TASK PROMPT → For the entries below, repeat exactly each line starting with the one that contains "M 83,224 L 113,224" and going on through the one that contains "M 812,592 L 928,28", and no others.

Dataset entries →
──────────────────────────────
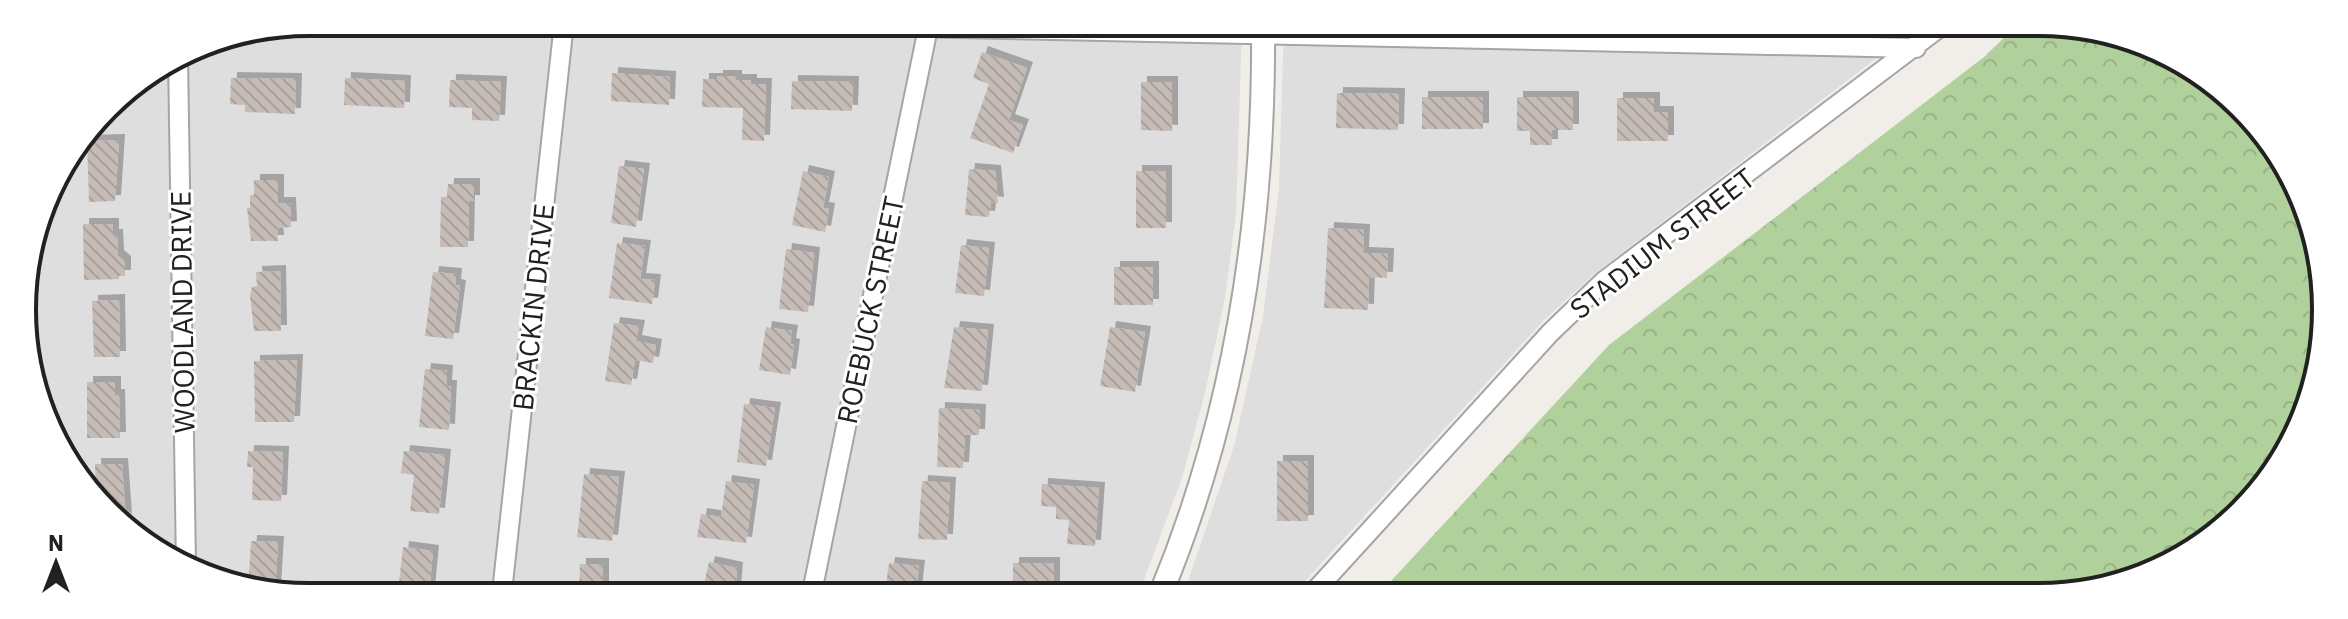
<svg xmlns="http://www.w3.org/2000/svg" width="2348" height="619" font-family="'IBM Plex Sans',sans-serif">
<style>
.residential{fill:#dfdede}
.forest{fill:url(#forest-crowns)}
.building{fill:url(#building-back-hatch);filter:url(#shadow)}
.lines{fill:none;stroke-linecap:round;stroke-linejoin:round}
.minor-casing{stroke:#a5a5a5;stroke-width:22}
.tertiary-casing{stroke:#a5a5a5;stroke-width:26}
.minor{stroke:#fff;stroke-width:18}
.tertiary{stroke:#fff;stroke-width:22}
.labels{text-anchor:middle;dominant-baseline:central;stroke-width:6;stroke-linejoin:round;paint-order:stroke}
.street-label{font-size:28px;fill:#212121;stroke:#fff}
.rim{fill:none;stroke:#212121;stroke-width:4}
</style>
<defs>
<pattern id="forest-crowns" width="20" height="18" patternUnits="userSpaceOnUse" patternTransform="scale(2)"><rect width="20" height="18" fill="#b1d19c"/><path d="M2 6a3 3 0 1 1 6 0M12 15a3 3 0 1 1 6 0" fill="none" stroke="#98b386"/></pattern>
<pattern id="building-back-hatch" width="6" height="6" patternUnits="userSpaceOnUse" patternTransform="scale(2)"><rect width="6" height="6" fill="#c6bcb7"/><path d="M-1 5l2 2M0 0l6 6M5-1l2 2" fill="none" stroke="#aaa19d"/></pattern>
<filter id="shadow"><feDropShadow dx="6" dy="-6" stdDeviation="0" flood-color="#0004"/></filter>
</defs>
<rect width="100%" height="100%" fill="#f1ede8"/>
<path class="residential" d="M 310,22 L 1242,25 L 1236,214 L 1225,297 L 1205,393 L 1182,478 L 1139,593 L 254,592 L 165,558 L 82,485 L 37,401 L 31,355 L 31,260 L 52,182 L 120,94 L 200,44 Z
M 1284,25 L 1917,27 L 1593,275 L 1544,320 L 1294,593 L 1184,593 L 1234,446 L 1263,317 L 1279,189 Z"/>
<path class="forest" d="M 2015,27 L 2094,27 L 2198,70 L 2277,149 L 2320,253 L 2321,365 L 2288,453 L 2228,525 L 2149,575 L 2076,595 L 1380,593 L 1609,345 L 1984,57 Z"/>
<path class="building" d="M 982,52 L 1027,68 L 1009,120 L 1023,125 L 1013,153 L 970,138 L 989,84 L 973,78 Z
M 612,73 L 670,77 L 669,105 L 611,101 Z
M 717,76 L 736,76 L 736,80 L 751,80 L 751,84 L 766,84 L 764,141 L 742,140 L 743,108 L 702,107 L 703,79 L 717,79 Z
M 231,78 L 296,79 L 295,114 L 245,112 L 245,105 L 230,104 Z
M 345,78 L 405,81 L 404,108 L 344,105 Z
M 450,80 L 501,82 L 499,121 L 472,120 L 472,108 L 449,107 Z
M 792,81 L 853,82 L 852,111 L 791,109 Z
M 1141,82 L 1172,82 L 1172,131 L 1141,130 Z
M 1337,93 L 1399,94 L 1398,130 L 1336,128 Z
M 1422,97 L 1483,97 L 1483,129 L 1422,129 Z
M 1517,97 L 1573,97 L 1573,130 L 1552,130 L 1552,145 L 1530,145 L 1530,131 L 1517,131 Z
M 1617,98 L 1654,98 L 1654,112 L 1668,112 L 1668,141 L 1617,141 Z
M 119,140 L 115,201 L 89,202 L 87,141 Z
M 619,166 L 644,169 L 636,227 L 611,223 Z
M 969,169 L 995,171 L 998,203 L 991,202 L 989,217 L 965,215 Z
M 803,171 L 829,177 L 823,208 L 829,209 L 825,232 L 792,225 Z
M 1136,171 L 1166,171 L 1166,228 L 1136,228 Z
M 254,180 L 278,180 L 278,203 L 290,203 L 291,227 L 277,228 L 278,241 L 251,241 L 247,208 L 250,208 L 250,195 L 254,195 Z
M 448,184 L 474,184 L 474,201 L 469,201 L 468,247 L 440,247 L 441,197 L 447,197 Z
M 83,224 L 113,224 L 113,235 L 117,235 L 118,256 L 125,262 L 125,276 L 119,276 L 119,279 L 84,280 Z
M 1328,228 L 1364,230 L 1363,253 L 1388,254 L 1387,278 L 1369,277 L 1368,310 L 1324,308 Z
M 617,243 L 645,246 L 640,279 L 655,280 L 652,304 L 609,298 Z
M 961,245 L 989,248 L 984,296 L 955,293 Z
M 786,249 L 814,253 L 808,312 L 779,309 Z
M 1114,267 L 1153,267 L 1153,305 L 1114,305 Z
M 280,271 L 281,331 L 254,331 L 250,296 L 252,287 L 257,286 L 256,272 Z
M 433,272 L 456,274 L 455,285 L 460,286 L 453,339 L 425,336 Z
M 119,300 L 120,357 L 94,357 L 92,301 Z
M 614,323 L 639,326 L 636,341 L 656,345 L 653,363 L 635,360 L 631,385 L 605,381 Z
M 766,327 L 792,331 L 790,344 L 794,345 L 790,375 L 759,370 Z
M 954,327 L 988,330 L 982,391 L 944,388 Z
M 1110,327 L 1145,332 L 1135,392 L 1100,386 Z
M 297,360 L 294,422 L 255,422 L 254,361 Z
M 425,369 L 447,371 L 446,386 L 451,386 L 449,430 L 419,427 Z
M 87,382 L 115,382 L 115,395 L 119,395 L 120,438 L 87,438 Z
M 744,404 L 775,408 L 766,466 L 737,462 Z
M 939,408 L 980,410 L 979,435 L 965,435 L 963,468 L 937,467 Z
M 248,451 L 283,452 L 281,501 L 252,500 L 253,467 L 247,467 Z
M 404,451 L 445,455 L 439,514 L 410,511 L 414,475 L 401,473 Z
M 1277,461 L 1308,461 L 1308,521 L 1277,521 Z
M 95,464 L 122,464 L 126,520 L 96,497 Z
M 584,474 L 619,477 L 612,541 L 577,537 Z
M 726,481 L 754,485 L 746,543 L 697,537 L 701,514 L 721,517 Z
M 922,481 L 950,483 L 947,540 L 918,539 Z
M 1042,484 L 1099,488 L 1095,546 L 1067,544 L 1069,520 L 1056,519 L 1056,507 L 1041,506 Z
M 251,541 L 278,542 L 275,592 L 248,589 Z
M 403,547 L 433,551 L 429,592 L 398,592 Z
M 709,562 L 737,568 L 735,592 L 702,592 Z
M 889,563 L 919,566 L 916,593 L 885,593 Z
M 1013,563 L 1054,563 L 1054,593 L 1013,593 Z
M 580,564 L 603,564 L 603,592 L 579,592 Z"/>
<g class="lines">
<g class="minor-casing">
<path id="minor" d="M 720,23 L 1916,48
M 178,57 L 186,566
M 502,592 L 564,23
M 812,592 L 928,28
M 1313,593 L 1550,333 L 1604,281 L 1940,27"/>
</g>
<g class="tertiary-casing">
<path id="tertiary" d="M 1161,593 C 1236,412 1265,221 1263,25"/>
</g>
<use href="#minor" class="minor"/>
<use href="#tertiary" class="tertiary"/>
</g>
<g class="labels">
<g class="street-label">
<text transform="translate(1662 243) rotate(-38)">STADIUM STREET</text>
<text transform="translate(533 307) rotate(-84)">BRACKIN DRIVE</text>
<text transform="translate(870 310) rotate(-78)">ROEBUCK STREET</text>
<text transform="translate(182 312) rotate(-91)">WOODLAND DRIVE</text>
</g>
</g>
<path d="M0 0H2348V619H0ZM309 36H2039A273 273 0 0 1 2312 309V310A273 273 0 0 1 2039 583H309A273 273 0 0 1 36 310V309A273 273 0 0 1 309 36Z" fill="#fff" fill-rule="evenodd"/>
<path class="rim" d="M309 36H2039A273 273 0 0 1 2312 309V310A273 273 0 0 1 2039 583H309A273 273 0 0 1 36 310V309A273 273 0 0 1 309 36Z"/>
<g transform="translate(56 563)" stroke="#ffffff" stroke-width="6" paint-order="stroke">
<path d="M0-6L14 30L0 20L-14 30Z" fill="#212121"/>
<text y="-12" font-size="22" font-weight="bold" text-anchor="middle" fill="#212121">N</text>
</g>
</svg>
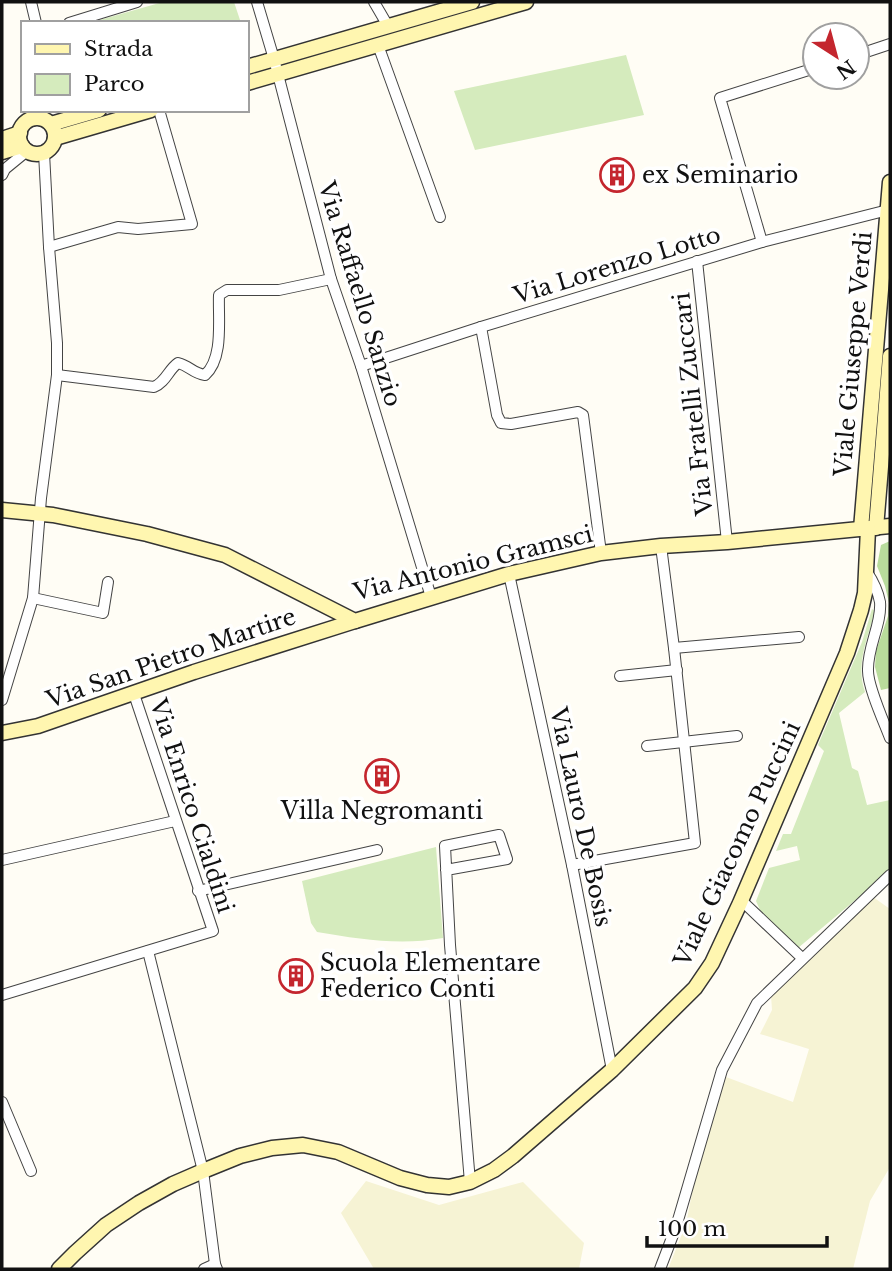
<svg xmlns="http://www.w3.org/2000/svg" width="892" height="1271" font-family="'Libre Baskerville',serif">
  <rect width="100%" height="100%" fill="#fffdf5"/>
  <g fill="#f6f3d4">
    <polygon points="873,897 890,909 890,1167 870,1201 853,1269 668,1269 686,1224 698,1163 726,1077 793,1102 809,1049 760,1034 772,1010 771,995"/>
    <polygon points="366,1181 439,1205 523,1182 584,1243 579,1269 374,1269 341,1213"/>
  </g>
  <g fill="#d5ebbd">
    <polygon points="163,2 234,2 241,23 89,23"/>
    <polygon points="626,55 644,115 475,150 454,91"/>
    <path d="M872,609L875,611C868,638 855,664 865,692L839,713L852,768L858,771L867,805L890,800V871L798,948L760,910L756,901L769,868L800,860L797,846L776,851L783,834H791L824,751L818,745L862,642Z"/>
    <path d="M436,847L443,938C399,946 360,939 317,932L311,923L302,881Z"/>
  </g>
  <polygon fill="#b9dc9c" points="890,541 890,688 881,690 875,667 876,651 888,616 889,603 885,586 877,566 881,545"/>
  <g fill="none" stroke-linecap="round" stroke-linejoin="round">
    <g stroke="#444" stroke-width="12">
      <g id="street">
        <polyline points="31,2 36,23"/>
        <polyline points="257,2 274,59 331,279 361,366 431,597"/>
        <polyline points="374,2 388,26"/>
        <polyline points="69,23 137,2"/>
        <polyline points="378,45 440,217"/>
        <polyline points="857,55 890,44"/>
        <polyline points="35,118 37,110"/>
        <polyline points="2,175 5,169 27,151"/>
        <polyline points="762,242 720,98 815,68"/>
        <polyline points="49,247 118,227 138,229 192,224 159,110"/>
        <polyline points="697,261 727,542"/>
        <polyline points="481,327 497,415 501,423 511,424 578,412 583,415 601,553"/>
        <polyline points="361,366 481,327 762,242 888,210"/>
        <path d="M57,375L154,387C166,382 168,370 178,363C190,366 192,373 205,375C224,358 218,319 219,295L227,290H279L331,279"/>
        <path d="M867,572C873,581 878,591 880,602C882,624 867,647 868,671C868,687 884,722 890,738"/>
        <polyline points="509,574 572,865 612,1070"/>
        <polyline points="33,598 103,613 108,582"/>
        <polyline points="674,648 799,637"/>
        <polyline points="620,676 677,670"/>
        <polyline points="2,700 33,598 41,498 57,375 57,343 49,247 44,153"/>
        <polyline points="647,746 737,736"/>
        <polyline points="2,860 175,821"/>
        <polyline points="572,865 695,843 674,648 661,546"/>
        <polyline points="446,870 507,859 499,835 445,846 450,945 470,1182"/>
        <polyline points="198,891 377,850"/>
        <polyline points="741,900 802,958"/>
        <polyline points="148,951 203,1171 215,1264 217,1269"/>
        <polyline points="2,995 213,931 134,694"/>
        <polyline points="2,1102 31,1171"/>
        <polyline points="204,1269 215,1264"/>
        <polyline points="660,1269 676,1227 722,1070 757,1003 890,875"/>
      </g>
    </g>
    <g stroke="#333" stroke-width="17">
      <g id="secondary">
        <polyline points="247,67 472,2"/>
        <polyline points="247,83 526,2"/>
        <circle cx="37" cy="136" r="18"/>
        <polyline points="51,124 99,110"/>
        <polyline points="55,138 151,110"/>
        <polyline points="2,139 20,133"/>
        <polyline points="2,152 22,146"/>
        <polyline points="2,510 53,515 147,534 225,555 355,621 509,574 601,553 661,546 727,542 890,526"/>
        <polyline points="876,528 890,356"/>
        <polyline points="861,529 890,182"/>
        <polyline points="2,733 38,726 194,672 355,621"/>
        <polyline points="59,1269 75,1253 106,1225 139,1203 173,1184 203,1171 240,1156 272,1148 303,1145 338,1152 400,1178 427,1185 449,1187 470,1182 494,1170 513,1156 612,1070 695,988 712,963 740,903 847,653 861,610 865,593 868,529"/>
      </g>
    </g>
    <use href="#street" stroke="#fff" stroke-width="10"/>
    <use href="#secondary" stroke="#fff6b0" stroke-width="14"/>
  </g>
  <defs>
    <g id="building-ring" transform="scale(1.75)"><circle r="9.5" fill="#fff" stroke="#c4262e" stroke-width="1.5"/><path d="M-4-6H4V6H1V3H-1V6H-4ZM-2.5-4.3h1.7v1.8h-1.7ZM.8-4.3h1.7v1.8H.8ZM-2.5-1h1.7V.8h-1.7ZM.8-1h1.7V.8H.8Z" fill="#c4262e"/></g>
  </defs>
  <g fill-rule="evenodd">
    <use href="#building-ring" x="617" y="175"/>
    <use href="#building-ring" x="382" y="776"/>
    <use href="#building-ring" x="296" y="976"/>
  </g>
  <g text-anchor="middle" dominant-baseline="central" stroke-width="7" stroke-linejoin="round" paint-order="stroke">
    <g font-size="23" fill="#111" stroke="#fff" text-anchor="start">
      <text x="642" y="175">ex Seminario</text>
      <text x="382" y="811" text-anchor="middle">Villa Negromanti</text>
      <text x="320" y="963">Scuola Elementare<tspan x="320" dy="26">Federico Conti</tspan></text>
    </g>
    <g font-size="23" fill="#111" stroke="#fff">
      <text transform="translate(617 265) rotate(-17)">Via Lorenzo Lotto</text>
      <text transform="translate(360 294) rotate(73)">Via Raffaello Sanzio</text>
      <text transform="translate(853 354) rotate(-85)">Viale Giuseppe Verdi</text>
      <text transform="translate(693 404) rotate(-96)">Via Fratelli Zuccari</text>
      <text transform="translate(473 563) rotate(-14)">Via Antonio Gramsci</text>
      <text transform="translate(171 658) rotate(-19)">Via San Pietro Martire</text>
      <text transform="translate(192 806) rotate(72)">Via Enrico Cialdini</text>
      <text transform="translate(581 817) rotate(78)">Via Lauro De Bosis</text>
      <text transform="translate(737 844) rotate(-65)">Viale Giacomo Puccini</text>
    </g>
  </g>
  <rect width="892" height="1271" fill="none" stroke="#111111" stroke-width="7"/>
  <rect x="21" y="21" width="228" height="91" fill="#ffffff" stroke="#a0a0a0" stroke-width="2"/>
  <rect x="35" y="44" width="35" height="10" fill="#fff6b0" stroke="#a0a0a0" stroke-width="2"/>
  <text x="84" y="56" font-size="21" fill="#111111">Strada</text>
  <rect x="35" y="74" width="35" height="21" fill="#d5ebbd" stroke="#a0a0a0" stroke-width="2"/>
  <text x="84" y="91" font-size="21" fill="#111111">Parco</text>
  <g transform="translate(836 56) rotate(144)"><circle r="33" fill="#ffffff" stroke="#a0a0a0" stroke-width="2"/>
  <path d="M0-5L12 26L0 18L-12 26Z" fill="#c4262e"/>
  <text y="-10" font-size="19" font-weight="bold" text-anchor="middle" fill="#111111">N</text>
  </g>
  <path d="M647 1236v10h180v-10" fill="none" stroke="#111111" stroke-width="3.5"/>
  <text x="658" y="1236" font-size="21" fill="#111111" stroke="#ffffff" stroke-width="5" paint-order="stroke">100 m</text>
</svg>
──────────────────────────────
ANSWER TO THIS EXERCISE →
M 83,224 L 113,224 L 113,235 L 117,235 L 118,256 L 125,262 L 125,276 L 119,276 L 119,279 L 84,280 Z
M 1328,228 L 1364,230 L 1363,253 L 1388,254 L 1387,278 L 1369,277 L 1368,310 L 1324,308 Z
M 617,243 L 645,246 L 640,279 L 655,280 L 652,304 L 609,298 Z
M 961,245 L 989,248 L 984,296 L 955,293 Z
M 786,249 L 814,253 L 808,312 L 779,309 Z
M 1114,267 L 1153,267 L 1153,305 L 1114,305 Z
M 280,271 L 281,331 L 254,331 L 250,296 L 252,287 L 257,286 L 256,272 Z
M 433,272 L 456,274 L 455,285 L 460,286 L 453,339 L 425,336 Z
M 119,300 L 120,357 L 94,357 L 92,301 Z
M 614,323 L 639,326 L 636,341 L 656,345 L 653,363 L 635,360 L 631,385 L 605,381 Z
M 766,327 L 792,331 L 790,344 L 794,345 L 790,375 L 759,370 Z
M 954,327 L 988,330 L 982,391 L 944,388 Z
M 1110,327 L 1145,332 L 1135,392 L 1100,386 Z
M 297,360 L 294,422 L 255,422 L 254,361 Z
M 425,369 L 447,371 L 446,386 L 451,386 L 449,430 L 419,427 Z
M 87,382 L 115,382 L 115,395 L 119,395 L 120,438 L 87,438 Z
M 744,404 L 775,408 L 766,466 L 737,462 Z
M 939,408 L 980,410 L 979,435 L 965,435 L 963,468 L 937,467 Z
M 248,451 L 283,452 L 281,501 L 252,500 L 253,467 L 247,467 Z
M 404,451 L 445,455 L 439,514 L 410,511 L 414,475 L 401,473 Z
M 1277,461 L 1308,461 L 1308,521 L 1277,521 Z
M 95,464 L 122,464 L 126,520 L 96,497 Z
M 584,474 L 619,477 L 612,541 L 577,537 Z
M 726,481 L 754,485 L 746,543 L 697,537 L 701,514 L 721,517 Z
M 922,481 L 950,483 L 947,540 L 918,539 Z
M 1042,484 L 1099,488 L 1095,546 L 1067,544 L 1069,520 L 1056,519 L 1056,507 L 1041,506 Z
M 251,541 L 278,542 L 275,592 L 248,589 Z
M 403,547 L 433,551 L 429,592 L 398,592 Z
M 709,562 L 737,568 L 735,592 L 702,592 Z
M 889,563 L 919,566 L 916,593 L 885,593 Z
M 1013,563 L 1054,563 L 1054,593 L 1013,593 Z
M 580,564 L 603,564 L 603,592 L 579,592 Z"/>
<g class="lines">
<g class="minor-casing">
<path id="minor" d="M 720,23 L 1916,48
M 178,57 L 186,566
M 502,592 L 564,23
M 812,592 L 928,28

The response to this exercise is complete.